The short story “A Father” by Bharati Mukherjee appears in many ways to be the greatest illustration of this theme. The ending of the story lends it especially dramatic and disturbing qualities that further illuminate the importance of the story’s theme. The crux of the story deals with an Indian family struggling to live in Detroit. While the mother attempts to cast aside the ideals of her heritage and lead an American life, the father, Mr. Bhowmick tries to preserve his cultural identity and continue rituals such as daily prayer and paying homage to his Kali-Mata. In the meantime, both parents, but especially
Mr. Bhowmick observes the growth of his daughter, Babli, into adulthood from an American upbringing. Babli pays little attention to her Hindu roots, drives a flashy red sports car, and chicly dresses up the power suit she wears to her job each day as an engineer. Much of the conflict in this story is related to the great divide between past and present, heritage and conformity in a society where individuals like Babli, disregard their cultural ideals for an “American” identity.
“A Bed Time Story”, a poem by Mitsuye Amada explores a similar aspect of this theme. In this poem, the father is telling a bedtime story to his daughter with a slightly more serious moral. This poem tells the story of an old woman traveling from village to village looking for a place to stay although no one offers her shelter. Perhaps in this poem, the townspeople have lost touch with their ideals and the simple generosity of helping another human in need. Through this struggle the old woman finds a peaceful and comfortable place on a hill above the villages where she is mesmerized by the beauty before her. Overlooking the valley the woman sees goodness in the selfish acts of others. Moreover, the woman recognizes that by denying her a place to stay the townspeople have given her a much greater opportunity, the chance to witness the beauty before her from a hilltop above.

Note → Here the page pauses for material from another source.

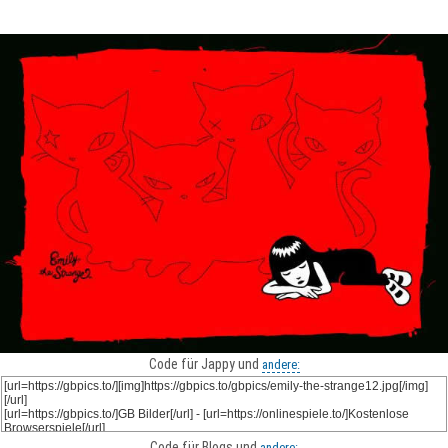
Code für Jappy und
andere:
Code für Blogs und
andere:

The last piece, Joy Harjo’s poem “The Path To The Milky Way Leads Through Los Angeles” provides great insight into the way cultural identity can be lost in a city like Los Angeles where Hollywood blinds people from recognizing the importance of their roots. While the author notes that in Los Angeles one can “buy a map of the stars’ homes, dial a tone for dangerous love, or choose from several brands of water” it is undeniably difficult to distinguish oneself from the masses of people and sea of glitz and glamour that envelops a city like L.A. At the end of the poem, the speaker talks to a mythic crows that squawks at American culture. Essentially the crows symbolizes the idea that individuals shape out culture and thus culture cannot change unless individuals are the propelling force behind that change. In L.A “the city of the strange and getting stranger” people sell their souls for money, material items, and commercial success which further leads to the notion that knowledge of culture and identity is a lost art.

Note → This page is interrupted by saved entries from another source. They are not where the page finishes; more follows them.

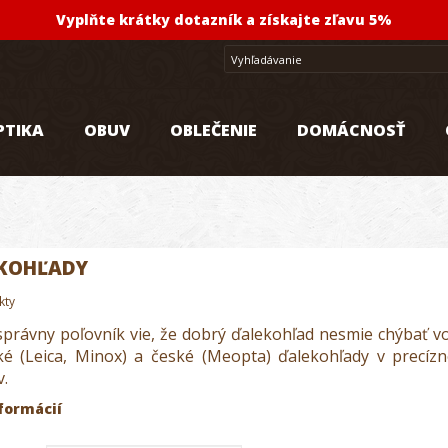
Vyplňte krátky dotazník a získajte zľavu 5%
PTIKA
OBUV
OBLEČENIE
DOMÁCNOSŤ
KOHĽADY
kty
správny poľovník vie, že dobrý ďalekohľad nesmie chýbať v
é (Leica, Minox) a české (Meopta) ďalekohľady v precí
v.
formácií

Each of these pieces, “The Path Of The Milky Way Leads Through Los Angeles”, “A Father” and “A Bedtime Story” are successful in communicating the importance of heritage and identity in a society where individuals have lost touch of their roots in favor of money, power, material items, and selfish interests. Abandoning the cultural ideals of heritage is dangerous primarily because individuals lose several of the elements that make them beautifully unique individuals an American society that is at times very harsh and unforgiving.